First, by the method of chords on the segment (0,1), the curve y=g(x) is replaced by the chord AB and the abscissa is taken as the first approximate value of the root x= from the point of intersection of this chord with the axis x... The PBC triangle is similar to the CAE triangle, therefore, or, or. In general .
Then, using Newton's method, we draw the tangent y to the schedule g(x) at point A (1, g(1)) (we draw a tangent at the point x= 1, because g(1) and g"" (1) of the same sign) and take the abscissa for another approximate value of the root x=R the point of intersection of this tangent with the Ox axis.

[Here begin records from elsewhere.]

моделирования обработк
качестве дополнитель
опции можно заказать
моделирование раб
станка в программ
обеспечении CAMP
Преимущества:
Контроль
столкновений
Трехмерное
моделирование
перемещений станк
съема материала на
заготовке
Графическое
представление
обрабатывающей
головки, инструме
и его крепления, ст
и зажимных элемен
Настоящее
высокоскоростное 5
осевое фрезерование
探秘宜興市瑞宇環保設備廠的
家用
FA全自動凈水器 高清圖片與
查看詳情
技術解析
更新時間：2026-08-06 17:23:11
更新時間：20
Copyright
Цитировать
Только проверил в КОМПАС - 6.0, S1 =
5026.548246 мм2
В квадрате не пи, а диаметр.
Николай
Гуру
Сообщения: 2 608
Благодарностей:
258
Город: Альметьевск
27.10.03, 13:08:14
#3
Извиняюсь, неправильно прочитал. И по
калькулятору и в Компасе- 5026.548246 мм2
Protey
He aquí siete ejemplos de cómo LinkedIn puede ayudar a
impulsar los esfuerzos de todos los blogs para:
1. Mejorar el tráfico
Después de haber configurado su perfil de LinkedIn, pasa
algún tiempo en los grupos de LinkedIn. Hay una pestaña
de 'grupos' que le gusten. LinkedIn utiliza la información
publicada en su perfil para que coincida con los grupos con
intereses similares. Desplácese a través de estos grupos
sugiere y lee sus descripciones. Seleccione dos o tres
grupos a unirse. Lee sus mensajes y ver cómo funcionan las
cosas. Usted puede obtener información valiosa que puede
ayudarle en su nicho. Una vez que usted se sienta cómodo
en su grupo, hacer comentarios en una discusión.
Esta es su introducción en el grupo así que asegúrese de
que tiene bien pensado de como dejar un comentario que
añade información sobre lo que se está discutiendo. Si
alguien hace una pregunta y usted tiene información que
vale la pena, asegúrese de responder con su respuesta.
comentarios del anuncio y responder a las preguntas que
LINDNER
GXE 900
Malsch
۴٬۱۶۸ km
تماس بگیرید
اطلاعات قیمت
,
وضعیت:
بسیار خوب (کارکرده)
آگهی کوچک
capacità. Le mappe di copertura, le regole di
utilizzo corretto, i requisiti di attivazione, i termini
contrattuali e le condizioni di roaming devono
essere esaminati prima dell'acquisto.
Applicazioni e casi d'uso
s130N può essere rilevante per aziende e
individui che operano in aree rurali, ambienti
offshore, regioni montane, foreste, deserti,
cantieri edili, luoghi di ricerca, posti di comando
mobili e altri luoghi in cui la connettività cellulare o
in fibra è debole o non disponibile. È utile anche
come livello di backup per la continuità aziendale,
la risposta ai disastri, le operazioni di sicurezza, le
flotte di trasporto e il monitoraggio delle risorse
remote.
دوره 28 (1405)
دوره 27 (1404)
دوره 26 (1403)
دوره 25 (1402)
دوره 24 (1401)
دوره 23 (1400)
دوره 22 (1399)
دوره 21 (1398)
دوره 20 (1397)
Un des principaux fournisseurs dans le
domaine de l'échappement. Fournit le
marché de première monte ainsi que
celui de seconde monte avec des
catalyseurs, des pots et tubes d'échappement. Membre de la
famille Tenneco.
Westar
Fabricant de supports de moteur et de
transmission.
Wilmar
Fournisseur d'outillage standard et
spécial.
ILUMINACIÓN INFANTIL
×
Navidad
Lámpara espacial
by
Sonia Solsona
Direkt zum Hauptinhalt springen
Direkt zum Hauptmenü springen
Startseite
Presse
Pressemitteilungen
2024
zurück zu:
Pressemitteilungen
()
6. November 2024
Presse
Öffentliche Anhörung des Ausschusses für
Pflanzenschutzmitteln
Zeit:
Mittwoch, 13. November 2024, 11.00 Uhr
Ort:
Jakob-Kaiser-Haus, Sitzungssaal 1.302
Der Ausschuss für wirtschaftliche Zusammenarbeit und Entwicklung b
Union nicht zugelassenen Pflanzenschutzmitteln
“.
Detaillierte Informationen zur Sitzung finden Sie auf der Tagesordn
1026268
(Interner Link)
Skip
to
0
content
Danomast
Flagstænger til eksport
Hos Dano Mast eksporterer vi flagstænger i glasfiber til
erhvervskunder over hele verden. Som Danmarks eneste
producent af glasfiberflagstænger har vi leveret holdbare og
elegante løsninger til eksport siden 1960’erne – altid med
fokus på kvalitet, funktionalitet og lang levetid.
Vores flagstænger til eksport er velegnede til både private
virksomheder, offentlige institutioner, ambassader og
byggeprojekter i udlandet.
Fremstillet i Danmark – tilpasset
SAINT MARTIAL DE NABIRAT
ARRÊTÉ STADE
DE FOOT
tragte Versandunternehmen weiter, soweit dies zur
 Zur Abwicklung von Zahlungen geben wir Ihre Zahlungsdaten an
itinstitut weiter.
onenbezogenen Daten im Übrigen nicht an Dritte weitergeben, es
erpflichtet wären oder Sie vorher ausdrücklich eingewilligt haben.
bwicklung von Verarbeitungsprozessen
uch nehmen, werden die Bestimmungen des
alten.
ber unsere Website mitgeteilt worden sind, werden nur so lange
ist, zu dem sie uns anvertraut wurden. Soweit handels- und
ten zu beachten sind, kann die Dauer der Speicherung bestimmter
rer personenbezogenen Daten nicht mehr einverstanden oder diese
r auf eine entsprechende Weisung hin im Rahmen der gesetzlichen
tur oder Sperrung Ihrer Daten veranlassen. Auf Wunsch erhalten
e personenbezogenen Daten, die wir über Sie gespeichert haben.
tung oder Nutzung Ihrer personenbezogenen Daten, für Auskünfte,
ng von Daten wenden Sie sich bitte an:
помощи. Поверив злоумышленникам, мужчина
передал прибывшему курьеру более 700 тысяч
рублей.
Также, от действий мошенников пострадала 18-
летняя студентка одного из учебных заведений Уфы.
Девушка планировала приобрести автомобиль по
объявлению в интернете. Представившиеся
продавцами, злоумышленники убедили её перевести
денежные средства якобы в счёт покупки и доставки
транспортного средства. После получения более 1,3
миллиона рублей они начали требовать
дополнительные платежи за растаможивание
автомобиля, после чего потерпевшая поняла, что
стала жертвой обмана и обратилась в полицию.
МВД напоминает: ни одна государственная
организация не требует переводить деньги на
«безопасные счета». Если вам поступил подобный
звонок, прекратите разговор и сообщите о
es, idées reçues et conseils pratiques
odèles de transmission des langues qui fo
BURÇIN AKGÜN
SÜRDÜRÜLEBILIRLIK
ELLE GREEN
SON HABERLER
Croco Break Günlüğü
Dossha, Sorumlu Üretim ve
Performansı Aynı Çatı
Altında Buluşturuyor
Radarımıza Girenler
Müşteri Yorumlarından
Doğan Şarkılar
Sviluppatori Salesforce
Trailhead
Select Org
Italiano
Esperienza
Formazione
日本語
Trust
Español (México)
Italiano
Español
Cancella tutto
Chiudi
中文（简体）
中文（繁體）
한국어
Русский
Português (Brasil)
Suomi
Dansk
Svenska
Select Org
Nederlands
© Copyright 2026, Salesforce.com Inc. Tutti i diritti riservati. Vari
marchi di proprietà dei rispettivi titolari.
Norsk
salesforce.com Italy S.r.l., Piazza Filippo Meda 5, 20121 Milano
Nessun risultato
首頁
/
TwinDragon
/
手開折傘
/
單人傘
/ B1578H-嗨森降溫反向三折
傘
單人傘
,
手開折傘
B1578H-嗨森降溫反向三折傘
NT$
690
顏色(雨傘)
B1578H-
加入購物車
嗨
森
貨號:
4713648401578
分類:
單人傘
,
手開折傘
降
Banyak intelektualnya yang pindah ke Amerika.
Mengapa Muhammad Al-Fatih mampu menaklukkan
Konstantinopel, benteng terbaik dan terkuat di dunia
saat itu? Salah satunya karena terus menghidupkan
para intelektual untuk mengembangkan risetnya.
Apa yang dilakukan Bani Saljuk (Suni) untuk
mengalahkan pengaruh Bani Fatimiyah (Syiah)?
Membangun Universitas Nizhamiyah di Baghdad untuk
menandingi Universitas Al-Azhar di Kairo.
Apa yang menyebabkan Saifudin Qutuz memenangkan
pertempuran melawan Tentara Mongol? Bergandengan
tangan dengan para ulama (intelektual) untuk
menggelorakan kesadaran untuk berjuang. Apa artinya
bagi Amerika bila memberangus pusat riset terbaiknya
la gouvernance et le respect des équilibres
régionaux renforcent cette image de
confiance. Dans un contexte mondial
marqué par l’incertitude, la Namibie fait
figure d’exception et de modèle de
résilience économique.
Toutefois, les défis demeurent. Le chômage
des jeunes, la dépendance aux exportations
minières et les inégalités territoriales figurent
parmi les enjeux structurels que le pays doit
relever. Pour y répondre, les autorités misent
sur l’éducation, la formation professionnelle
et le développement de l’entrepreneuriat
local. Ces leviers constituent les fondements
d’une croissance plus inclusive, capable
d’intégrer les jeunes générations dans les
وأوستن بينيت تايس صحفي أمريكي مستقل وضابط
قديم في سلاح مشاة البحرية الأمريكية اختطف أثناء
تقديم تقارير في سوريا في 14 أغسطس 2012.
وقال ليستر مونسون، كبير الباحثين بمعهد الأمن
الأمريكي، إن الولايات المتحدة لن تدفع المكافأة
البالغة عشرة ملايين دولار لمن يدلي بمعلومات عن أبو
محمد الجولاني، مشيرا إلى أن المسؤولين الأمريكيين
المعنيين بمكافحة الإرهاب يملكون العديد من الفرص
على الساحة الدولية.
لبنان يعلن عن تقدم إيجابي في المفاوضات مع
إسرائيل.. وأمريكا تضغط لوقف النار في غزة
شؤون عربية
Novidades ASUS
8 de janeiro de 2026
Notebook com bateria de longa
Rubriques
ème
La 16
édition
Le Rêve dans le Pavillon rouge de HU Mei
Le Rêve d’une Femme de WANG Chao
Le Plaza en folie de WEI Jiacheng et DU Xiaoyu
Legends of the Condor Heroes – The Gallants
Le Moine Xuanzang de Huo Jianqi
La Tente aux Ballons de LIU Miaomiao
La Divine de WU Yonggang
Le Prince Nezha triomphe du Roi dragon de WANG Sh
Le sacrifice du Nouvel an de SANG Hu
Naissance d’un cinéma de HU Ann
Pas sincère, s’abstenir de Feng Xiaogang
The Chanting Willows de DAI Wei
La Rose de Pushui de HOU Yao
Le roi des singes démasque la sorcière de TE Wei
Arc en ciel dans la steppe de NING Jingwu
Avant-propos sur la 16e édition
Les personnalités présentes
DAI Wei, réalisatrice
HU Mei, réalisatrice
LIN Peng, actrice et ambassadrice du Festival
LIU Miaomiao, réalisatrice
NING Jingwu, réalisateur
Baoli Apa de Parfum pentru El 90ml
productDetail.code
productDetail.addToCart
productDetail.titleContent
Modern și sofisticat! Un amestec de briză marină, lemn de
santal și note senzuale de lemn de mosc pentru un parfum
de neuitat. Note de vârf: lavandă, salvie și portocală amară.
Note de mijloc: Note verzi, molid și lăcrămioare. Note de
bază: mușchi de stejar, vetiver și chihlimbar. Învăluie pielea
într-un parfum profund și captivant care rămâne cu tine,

We write the equation of the tangent line passing through point A
y–g(1)=g"(1)(x–1).
Since this tangent passes through the point ( p, 0), then substituting these values into the tangent equation, we obtain
0–g(1)=g"(1)(p–1) or p=1– =1– .
In general p=b– .
More precise value of the required root x 0 now you can search in the new
interval ( but 1 , b 1) by setting but 1 =0,3, b 1 = 0.7. Repeating the chord method and Newton's method in the interval ( but 1 , b 1) we have: g(but 1)=–0,703; g(b 1)=0,813; g "(b 1)=5,67.
As g(but 1) and g(b 1) different signs, then x 0 (but 1 ,b 1)
p 1 =0,7– .
Consider a new interval ( but 2 , b 2) by setting but 2 =0,5, b 2 =0,55, g(but 2)=–0,125, g(b 2)=0,073875, g "(b 2) = 4.2075, because g(but 2) and g(b 2) - different signs, then x 0 (but 2 ,b 2),
, p 2 =0,55– .
And finally, considering the interval ( but 3 , b 3), where but 3 =0,531, b 3 = 0.532, we find more precisely x 0 .
A task 18. The next rational fraction, where
f(x)= 2x 4 –10x 3 +7x 2 +4x+3, g(x)= x 5 –2x 3 +2x 2 –3x+2,
decompose into the sum of the simplest fractions in the field of rational numbers.
Solution. Every regular rational fraction has a unique expansion in the sum of the simplest fractions. In our case, the degree f(x) less degree g(x), so the fraction is correct.